### Task item a
From the page on Scottish defamation reform, quote the stretch from "Scottish PEN would" through "cannot be complacent.".

### Page extract
Find out who signed our letter to the First Minister calling on her to prioritise defamation reform in the upcoming Programme for Government.July 3, 2018
We have made so much progress towards much-needed reform of defamation laws in Scotland. As the current law has not been substantially reformed in 22 years, it is wholly inadequate faced with the revolution brought by the Internet to how we communicate, source information, express ourselves and hold the powerful to account.
Reform is long overdue, but we are closer than we have been in many years. However, reports suggest defamation reform will not be included in Nicola Sturgeon’s next Programme for Government, leaving September 2019 representing the next opportunity for this much-needed reform to be introduced. If reform is delayed for a year, we will have a year of inadequate laws that fail to protect free expression and continue to prioritise the interests of the pursuers.
Thanks to the support of Scottish and international writers and activists we have secured 139 signatures to our letter sent to the First Minister calling on her to include defamation reform in the upcoming Programme for Government. This includes Val McDermid, Ian Rankin, Julian Barnes, James Robertson, Philippe Sands, Matthew Caruana Galizia and A.L. Kennedy.
Scottish PEN would like to thank everyone who has signed this letter helping us make the case for defamation to be prioritised.
Here is the letter with the full list of signatories.
— LETTER STARTS —
Dear First Minister,
Please commit to including defamation reform in the upcoming Programme for Government to ensure that free expression is protected in Scotland.
The laws governing defamation in Scotland are out-of-date. They are inadequate when faced with how people across Scotland communicate, source information and reach out to other people. To ensure free expression is protected, defamation must be reformed as soon as possible. Recent movements towards reform, including the evidence session at the Scottish Parliament’s Justice Committee, are to be welcomed. There is a clear and growing consensus around the need for reform, but we cannot be complacent.
Following the publication of the Scottish Law Commission’s final report and draft Bill we are in a strong position to reform the law, bringing forward changes to establish a serious harm threshold to dissuade trivial cases or those brought solely to silence criticism; a statutory defence of publication on a matter of public interest and a single publication rule to ensure the time period within which a defamation action can be brought does not restart every time a link or post is shared or viewed online. Every one of these reforms strengthens free expression and ensures that public debate is not controlled or stifled by powerful vested interests.
It is critical that law reform is orderly, democratic and evidence-based. We welcome the public consultation on defamation reform as an essential way to involve the whole community in the discussion about how defamation could and should be reformed. However, the public consultation need not delay a principled commitment from the Scottish Government to begin the legislative process to reform defamation law during the next parliamentary term. To this end, we call on you to commit to including defamation reform in your Programme for Government for 2018/19.
Protecting free expression cannot wait any longer. Every moment reform is delayed, writers, academics, scientists, journalists and social media users remain at risk from being threatened by legal action on the most minor of issues.

Records excerpted from a collection:

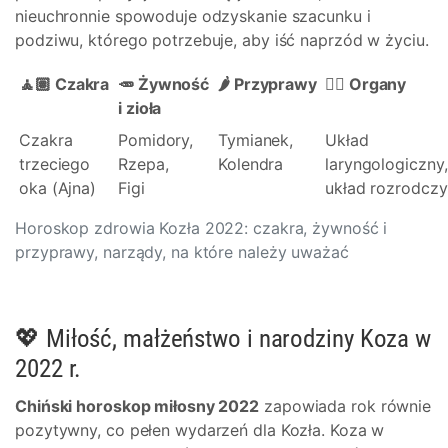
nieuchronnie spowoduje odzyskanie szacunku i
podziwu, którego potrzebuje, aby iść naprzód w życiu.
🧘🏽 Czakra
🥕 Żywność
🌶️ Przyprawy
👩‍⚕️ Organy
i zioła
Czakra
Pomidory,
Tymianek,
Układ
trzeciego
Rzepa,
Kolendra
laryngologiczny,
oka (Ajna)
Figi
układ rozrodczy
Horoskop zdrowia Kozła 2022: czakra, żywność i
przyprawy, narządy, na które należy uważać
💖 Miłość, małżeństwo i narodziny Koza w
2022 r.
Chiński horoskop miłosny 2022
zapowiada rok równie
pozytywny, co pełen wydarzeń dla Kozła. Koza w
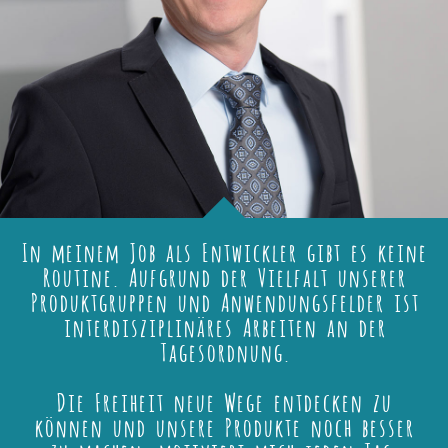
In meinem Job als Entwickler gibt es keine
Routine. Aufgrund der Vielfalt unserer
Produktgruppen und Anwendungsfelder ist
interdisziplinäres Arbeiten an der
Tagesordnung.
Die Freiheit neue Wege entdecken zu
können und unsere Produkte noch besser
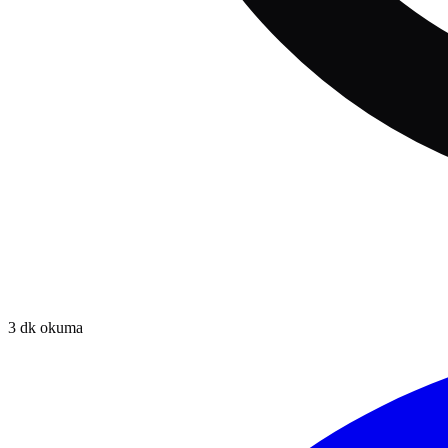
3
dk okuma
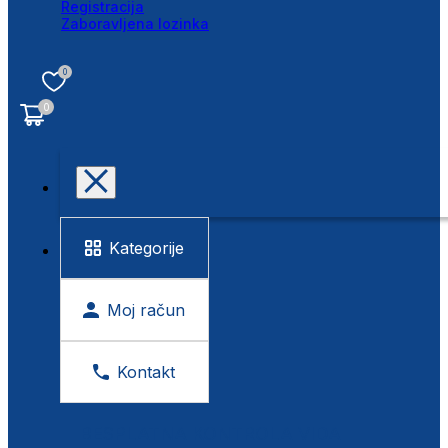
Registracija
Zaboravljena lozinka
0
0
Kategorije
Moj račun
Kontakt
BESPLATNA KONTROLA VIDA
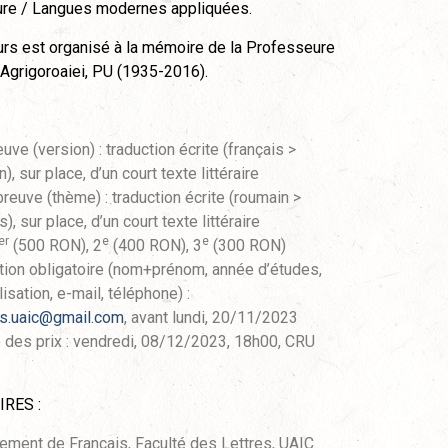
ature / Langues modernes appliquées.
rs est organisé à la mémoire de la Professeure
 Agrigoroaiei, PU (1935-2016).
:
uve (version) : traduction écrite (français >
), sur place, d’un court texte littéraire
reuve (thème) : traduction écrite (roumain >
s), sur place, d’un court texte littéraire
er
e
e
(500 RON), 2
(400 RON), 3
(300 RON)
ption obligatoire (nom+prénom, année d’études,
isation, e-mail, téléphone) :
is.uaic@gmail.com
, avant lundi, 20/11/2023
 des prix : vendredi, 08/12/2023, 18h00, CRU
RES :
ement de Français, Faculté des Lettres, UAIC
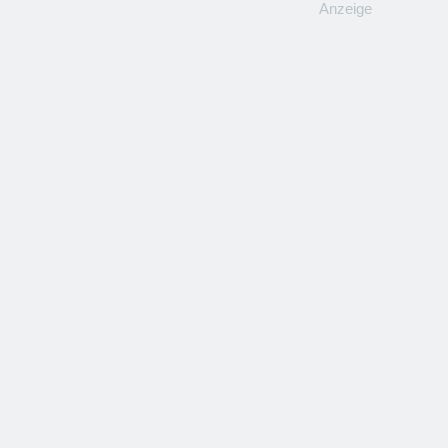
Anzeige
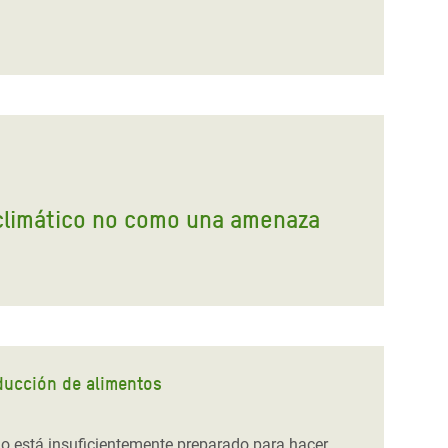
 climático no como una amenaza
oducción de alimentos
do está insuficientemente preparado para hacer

--

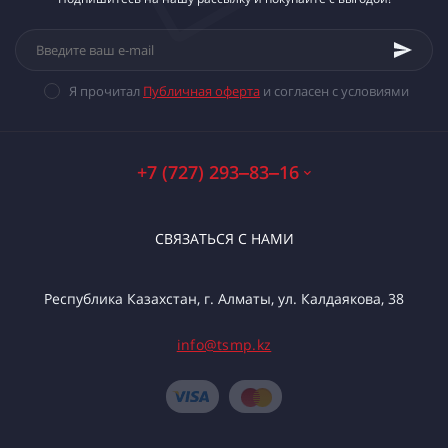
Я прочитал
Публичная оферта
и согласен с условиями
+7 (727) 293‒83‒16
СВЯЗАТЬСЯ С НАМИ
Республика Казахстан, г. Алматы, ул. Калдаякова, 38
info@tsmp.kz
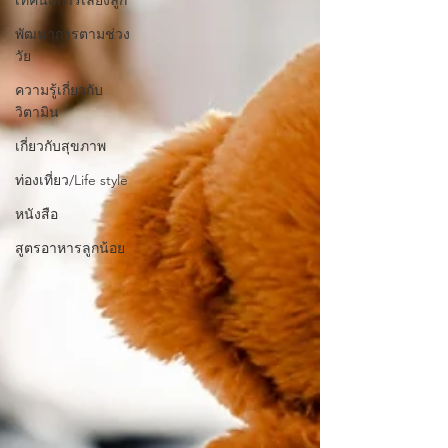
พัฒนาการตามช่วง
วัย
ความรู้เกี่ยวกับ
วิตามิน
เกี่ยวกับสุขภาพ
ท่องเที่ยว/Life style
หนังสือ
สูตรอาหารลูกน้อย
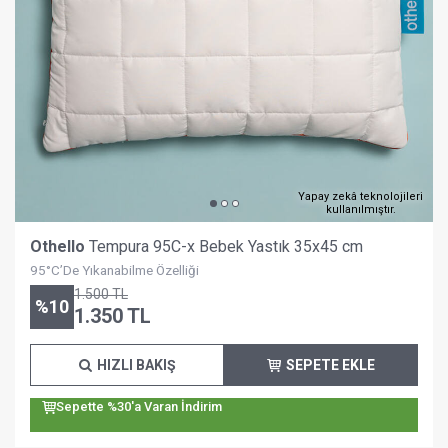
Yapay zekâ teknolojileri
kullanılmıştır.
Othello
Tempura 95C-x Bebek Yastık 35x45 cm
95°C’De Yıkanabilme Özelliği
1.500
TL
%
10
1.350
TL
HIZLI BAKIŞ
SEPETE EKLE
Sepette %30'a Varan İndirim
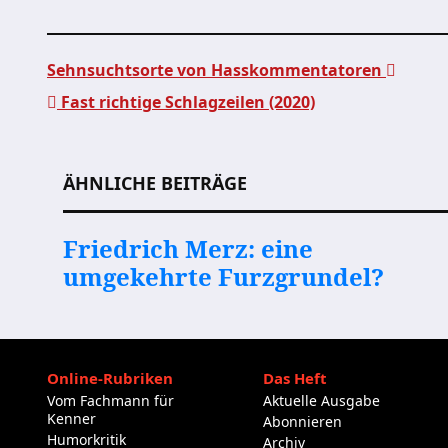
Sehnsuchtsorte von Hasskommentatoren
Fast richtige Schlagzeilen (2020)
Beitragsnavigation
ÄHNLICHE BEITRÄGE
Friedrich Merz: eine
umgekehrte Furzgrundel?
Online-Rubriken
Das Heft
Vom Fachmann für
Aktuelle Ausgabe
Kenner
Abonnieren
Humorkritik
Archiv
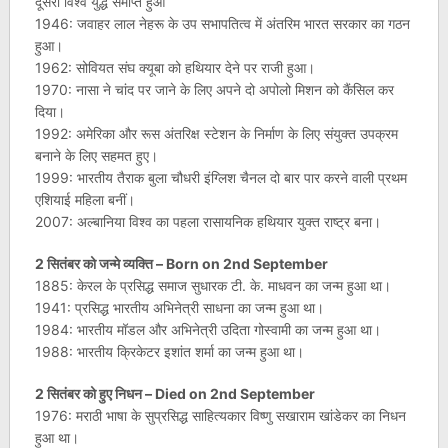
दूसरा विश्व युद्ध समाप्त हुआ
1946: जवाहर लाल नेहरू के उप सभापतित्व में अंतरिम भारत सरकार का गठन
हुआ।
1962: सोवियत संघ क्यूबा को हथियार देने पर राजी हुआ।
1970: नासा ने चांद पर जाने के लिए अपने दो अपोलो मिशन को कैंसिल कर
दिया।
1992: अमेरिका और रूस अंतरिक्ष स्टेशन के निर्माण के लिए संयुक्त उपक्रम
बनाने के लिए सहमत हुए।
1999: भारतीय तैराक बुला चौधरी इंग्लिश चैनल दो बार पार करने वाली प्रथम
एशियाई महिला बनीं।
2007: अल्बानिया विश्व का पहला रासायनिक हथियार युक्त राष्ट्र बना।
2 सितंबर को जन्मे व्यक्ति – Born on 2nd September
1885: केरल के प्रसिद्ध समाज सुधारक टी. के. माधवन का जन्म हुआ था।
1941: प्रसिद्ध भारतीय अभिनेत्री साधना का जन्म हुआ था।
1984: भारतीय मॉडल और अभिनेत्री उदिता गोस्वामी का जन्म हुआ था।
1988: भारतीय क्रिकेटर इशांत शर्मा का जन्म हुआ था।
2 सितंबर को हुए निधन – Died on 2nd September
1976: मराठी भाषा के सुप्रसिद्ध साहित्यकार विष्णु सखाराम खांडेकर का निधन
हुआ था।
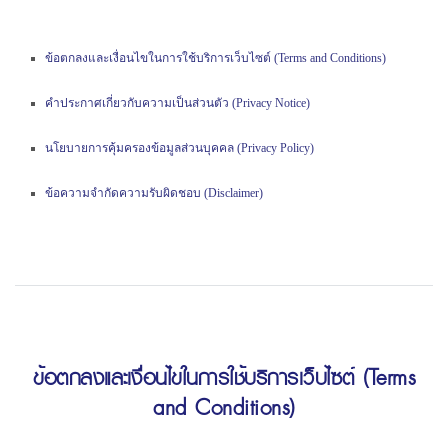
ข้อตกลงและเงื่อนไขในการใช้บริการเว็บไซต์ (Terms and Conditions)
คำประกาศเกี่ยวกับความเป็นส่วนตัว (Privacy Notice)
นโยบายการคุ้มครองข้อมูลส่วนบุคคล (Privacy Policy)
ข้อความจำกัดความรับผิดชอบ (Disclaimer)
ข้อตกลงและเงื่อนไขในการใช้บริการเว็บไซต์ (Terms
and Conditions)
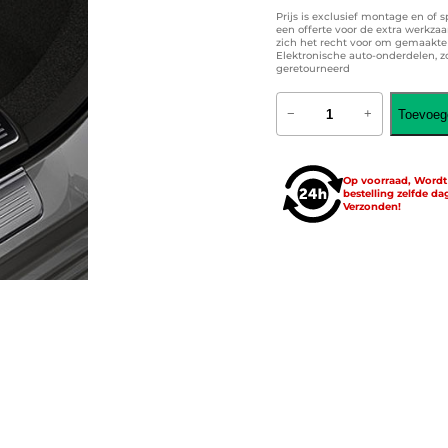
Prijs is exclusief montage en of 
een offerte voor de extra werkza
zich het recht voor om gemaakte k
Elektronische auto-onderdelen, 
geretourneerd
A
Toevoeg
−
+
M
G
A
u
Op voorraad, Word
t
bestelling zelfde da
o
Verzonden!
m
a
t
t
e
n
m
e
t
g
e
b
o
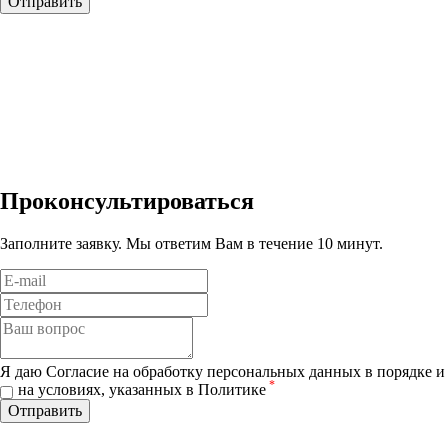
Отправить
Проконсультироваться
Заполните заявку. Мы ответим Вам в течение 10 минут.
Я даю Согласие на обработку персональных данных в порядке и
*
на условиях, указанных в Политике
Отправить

### Task item b
Print the lines of the records from the line that contains "nieuchronnie spowoduje odzyskanie szacunku i" through the line that contains "pozytywny, co pełen".

### Written reply a
Scottish PEN would like to thank everyone who has signed this letter helping us make the case for defamation to be prioritised.
Here is the letter with the full list of signatories.
— LETTER STARTS —
Dear First Minister,
Please commit to including defamation reform in the upcoming Programme for Government to ensure that free expression is protected in Scotland.
The laws governing defamation in Scotland are out-of-date. They are inadequate when faced with how people across Scotland communicate, source information and reach out to other people. To ensure free expression is protected, defamation must be reformed as soon as possible. Recent movements towards reform, including the evidence session at the Scottish Parliament’s Justice Committee, are to be welcomed. There is a clear and growing consensus around the need for reform, but we cannot be complacent.

### Written reply b
nieuchronnie spowoduje odzyskanie szacunku i
podziwu, którego potrzebuje, aby iść naprzód w życiu.
🧘🏽 Czakra
🥕 Żywność
🌶️ Przyprawy
👩‍⚕️ Organy
i zioła
Czakra
Pomidory,
Tymianek,
Układ
trzeciego
Rzepa,
Kolendra
laryngologiczny,
oka (Ajna)
Figi
układ rozrodczy
Horoskop zdrowia Kozła 2022: czakra, żywność i
przyprawy, narządy, na które należy uważać
💖 Miłość, małżeństwo i narodziny Koza w
2022 r.
Chiński horoskop miłosny 2022
zapowiada rok równie
pozytywny, co pełen wydarzeń dla Kozła. Koza w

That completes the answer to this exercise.